畑中「"#ライフイズベースボール"が決め言葉の『八月の夜はバッティングセンターで。』に毎回、元プロ野球選手が登場したり、『お耳に合いましたら。』では往年のラジオパーソナリティーが登場したのは、リアルタイムツイートのための要素でしたが、『絶メシ』はこれ1本ですね。"#濱津かわいい"は、あくまでみなさんが盛り上がってくれた結果であって」

寺原「でも"#絶メシフォーエバー"って、いい言葉ですよね?」

畑中「"お店がなくならないでくれ"との思いはもちろんですが、シーズン1終了の際には"続編希望"という意味にもなりましたし、すべてが集約されている本当にいい言葉だなと思っています」

――リリースによれば、民生が旅先で出会うベテラン車中泊マスター・鏑木勉役で山本耕史さんの続投も明らかになりました。
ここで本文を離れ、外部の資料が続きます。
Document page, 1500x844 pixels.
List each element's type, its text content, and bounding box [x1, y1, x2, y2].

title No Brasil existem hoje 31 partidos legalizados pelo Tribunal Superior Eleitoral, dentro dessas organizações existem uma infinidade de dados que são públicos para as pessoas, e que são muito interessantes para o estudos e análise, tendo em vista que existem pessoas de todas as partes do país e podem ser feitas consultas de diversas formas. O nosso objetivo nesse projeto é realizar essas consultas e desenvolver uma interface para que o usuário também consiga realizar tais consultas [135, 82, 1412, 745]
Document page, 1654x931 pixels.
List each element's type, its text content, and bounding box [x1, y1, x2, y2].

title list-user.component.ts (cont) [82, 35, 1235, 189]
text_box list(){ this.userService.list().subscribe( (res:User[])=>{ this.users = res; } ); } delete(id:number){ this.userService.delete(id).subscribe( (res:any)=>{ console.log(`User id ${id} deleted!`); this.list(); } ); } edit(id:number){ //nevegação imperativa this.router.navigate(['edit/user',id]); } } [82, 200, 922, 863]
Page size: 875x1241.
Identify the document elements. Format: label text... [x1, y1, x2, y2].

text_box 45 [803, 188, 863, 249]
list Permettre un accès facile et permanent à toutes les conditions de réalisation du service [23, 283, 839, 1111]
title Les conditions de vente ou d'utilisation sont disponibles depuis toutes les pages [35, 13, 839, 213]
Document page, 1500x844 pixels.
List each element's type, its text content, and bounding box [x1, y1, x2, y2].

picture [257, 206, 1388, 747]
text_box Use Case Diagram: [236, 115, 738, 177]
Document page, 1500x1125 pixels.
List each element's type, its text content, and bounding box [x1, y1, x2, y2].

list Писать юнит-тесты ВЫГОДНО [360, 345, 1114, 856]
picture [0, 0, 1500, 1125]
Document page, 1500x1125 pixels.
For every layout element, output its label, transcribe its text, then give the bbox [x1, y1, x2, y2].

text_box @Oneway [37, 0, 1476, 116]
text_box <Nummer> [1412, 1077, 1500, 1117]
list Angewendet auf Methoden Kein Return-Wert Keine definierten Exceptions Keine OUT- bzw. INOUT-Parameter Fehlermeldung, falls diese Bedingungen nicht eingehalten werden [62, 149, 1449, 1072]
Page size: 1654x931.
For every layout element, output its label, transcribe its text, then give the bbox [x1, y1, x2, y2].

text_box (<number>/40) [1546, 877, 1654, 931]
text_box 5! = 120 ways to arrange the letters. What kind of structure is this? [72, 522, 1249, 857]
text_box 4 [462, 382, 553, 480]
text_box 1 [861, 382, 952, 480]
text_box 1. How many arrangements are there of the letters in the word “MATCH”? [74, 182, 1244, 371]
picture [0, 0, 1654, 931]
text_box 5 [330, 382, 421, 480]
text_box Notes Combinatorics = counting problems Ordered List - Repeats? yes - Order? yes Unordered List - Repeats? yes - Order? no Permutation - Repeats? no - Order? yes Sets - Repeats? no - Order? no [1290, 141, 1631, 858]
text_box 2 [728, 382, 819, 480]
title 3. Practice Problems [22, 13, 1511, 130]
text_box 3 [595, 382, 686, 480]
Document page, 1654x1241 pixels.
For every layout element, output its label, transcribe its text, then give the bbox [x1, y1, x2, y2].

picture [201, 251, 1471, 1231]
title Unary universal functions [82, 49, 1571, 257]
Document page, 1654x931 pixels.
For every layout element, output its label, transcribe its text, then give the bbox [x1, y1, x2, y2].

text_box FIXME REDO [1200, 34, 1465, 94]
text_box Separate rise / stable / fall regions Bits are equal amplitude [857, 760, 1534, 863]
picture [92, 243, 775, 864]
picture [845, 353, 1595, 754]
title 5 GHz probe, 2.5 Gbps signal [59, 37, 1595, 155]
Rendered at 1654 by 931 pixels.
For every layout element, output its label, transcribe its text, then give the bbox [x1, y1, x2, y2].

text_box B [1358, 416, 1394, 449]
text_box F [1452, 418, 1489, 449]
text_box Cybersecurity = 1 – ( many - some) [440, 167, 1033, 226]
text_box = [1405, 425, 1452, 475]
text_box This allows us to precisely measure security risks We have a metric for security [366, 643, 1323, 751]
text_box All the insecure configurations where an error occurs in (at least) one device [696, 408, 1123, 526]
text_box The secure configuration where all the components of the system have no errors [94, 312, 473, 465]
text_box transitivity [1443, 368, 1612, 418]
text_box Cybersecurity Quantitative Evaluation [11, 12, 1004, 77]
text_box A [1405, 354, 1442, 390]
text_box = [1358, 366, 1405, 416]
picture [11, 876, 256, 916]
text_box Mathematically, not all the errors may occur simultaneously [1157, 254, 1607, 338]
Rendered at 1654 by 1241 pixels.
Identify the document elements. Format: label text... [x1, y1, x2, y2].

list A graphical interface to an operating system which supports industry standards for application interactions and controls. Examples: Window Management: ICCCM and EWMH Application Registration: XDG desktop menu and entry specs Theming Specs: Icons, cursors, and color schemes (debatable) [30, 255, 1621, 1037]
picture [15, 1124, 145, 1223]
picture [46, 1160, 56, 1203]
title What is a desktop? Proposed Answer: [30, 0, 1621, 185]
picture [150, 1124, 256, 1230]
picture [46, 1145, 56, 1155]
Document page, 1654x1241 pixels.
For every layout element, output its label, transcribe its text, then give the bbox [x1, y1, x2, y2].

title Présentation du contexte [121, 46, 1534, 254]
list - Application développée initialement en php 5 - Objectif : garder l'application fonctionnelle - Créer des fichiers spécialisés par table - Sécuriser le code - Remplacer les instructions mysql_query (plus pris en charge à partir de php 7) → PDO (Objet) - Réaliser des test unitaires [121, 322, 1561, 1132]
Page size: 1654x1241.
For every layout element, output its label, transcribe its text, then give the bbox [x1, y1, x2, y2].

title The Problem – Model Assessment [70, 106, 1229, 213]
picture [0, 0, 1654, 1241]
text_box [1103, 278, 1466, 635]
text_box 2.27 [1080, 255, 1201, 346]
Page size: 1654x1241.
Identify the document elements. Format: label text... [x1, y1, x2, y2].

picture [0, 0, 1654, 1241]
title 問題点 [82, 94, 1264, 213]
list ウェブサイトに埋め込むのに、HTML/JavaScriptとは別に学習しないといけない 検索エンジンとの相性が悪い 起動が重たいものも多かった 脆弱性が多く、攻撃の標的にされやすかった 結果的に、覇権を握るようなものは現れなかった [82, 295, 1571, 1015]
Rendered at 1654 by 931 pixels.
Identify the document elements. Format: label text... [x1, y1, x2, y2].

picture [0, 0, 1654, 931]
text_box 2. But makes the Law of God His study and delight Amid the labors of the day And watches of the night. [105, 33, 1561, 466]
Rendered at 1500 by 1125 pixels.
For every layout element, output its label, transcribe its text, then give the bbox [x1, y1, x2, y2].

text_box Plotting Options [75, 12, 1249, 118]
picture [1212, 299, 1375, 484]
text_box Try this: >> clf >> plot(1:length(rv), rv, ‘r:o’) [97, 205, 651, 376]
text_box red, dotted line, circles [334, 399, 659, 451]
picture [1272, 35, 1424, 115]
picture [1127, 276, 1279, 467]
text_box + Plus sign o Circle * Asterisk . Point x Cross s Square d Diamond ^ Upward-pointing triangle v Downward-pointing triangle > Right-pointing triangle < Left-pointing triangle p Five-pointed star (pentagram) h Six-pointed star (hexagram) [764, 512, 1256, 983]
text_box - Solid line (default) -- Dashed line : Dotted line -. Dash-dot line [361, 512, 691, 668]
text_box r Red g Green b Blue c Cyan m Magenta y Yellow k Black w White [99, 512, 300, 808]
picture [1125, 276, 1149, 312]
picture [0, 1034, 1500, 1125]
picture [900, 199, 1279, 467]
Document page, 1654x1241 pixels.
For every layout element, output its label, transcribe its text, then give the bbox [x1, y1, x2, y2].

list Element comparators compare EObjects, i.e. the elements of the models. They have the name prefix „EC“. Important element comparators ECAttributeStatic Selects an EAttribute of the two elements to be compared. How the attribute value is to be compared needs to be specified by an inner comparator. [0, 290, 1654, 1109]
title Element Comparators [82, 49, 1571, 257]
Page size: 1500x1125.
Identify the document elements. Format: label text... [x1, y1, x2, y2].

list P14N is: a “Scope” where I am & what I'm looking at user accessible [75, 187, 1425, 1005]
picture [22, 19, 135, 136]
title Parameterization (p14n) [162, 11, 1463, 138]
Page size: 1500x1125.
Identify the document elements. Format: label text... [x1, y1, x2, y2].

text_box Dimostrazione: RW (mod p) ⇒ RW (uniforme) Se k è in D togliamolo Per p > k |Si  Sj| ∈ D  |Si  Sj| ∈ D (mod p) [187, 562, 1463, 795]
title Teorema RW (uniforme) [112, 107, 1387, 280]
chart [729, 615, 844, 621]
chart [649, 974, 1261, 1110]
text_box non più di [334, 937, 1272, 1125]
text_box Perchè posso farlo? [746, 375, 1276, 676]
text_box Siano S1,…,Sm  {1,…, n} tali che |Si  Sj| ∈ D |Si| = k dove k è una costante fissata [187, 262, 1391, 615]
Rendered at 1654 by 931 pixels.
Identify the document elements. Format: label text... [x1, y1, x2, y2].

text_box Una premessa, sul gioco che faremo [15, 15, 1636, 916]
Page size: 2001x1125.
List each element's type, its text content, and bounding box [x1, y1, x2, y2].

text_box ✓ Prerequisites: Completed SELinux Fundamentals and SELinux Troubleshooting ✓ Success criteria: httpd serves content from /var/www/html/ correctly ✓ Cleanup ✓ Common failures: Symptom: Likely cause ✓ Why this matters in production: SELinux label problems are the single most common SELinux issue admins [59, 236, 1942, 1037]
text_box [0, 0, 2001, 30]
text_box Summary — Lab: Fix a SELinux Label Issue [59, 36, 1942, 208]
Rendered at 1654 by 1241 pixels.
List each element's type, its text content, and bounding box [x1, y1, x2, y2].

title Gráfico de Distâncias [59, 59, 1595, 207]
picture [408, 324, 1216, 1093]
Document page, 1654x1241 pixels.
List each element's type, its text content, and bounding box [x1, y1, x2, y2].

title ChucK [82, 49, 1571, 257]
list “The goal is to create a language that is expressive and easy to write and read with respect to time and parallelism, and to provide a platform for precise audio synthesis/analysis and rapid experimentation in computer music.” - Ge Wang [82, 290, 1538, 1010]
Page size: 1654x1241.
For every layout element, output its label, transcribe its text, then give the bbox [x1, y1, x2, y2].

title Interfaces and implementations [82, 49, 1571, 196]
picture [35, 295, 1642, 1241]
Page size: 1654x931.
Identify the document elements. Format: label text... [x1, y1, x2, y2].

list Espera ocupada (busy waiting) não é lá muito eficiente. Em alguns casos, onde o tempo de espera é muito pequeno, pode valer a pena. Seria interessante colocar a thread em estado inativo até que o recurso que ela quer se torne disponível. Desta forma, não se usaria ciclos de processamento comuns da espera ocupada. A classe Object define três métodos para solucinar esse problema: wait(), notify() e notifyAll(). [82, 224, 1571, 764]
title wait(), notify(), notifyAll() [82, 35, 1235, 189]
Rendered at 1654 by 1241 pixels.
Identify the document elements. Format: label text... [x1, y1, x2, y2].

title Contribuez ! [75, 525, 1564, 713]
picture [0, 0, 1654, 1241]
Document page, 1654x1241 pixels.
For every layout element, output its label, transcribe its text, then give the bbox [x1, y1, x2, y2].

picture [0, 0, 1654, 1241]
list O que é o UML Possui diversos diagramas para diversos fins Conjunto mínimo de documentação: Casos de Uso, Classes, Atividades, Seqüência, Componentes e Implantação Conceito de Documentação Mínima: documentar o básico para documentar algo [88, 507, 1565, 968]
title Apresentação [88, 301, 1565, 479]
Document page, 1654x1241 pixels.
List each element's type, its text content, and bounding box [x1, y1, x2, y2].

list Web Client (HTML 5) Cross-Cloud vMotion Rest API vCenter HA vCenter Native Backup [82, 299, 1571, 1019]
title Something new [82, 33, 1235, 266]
畑中「どこで、どんなふうにとはまだ言えないですが、引き続き出ていただくことになりました」

寺原「大河ドラマ『鎌倉殿の13人』でも素晴らしいお芝居をされていますし、映画『シン・ウルトラマン』も話題になられてめちゃくちゃお忙しい中、出ていたけることになって。山本さんが『絶メシ』を気に入ってくださっているようなんです」

畑中「あと、濱津さんともとても仲がいいんです。一見タイプの違うお二人なのに、ドラマの役柄の民生と鏑木さんのように馬が合うようで」

寺原「シーズン1でも、濱津さんとのやりとりはもちろん、毎回着ているTシャツを自分で選んで来られたり、鏑木というキャラクターをご自身で考えてくださって。どこよりも自由にやれるチームということもあるかと思いますが、本当にありがたいことだなと思いました」

対談【後編】では、ドラマ畑出身ではない2人だからこそのドラマ作りについての話を。明日公開!

(取材・文/橋本達典)

ドラマ25「絶メシロードseason2」第1話は?

第1話
どこにでもいるごく普通のサラリーマン・須田民生(濱津隆之)は、妻・佳苗(酒井若菜)が毎週土曜日に自宅でプリザーブドフラワー教室を始める事をきっかけに、"絶メシ"を求める旅を再開する事に。久々の旅の行き先に民生は海を目指す。
車を走らせていると、旅の目的だった絶メシ店を海近くの高台に見つける。出会ったのは「お食事処・真珠の庭」。オーシャンビューを一人占めできる店内に目を奪われた民生は、久しぶりの旅でどんな絶メシに出会うのか!?